Located at the Cleveland Bay Industrial Park in Townsville, the facility supports the growth of the state’s emerging critical minerals sector and will help create good jobs in North Queensland.
The state-owned mineral processing facility is intended to be operational for vanadium processing in 2025, with capacity to expand over time to encompass processing other critical minerals like cobalt and rare earth elements.
Queensland Treasurer and Minister for Trade and Investment, Cameron Dick, said the state has a history as a mining state, and the Common User Facilitity will ensure Queensland has a strong mineral future as well.
“This facility will enable smaller mining companies to prove their product and develop new opportunities for vanadium mining in Queensland,” Mr Dick said.
“The efficient production of vanadium, used in redox flow batteries, could supercharge Queensland’s renewable energy industry.

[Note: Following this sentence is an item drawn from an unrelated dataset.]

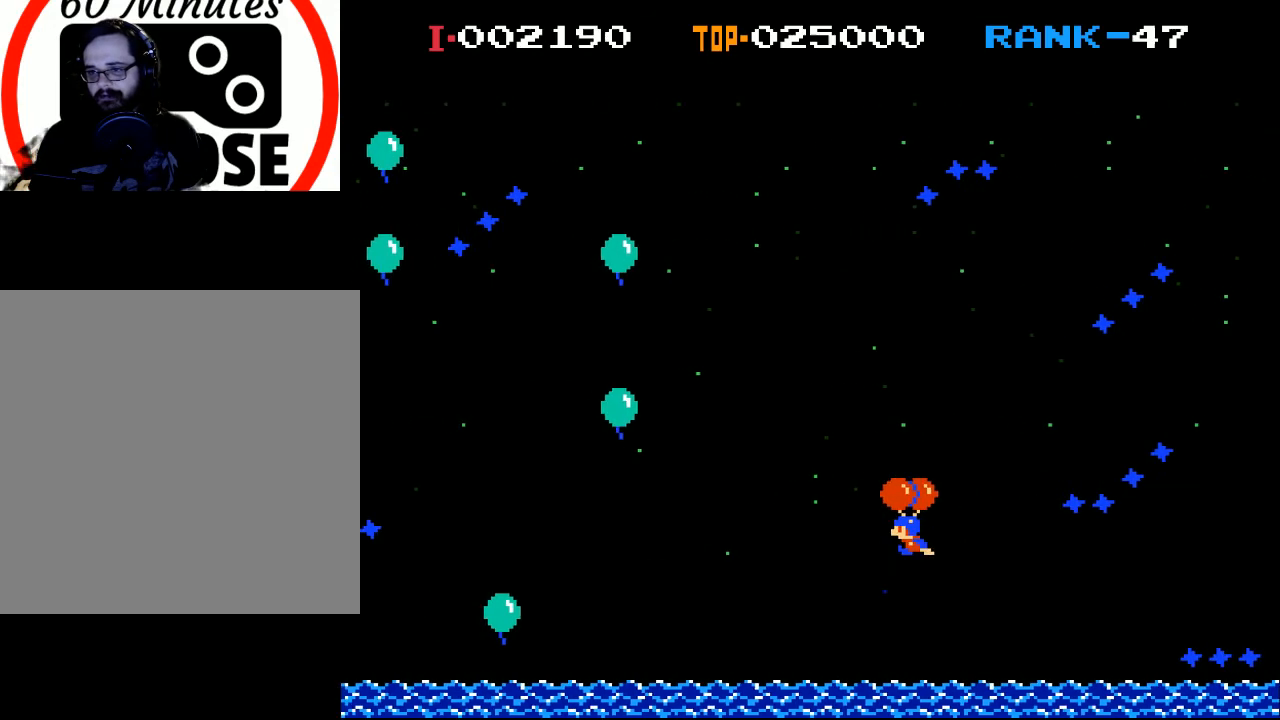
{"buttons": [], "left_stick": "center", "events": [[233, "X", "up"], [300, "DPAD_LEFT", "up"]]}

“As the only facility of its kind in the Asia-Pacific, the facility will also position Queensland at the forefront of innovation and commercialisation to drive advancements in manufacturing, defence, and scientific research.”
State Minister for Resources, Scott Stewart, said Queensland has some of the world’s richest mineral producing areas, with major deposits of copper, lead, zinc, nickel, cobalt, tungsten, graphite, vanadium and rare earths.
“This supply, coupled with the global embrace of sustainability is driving interest in our state, and pushing the clean energy transition forward.
“North Queensland in particular is undergoing a great period of change and development, as we embrace the opportunities of the renewable energy transition,” Mr Stewart said.
“Delivery of this Facility, as well as Copperstring 2032 and other projects detailed in the Queensland Critical Minerals Strategy, will help accelerate resource opportunities to carry us into a new century.”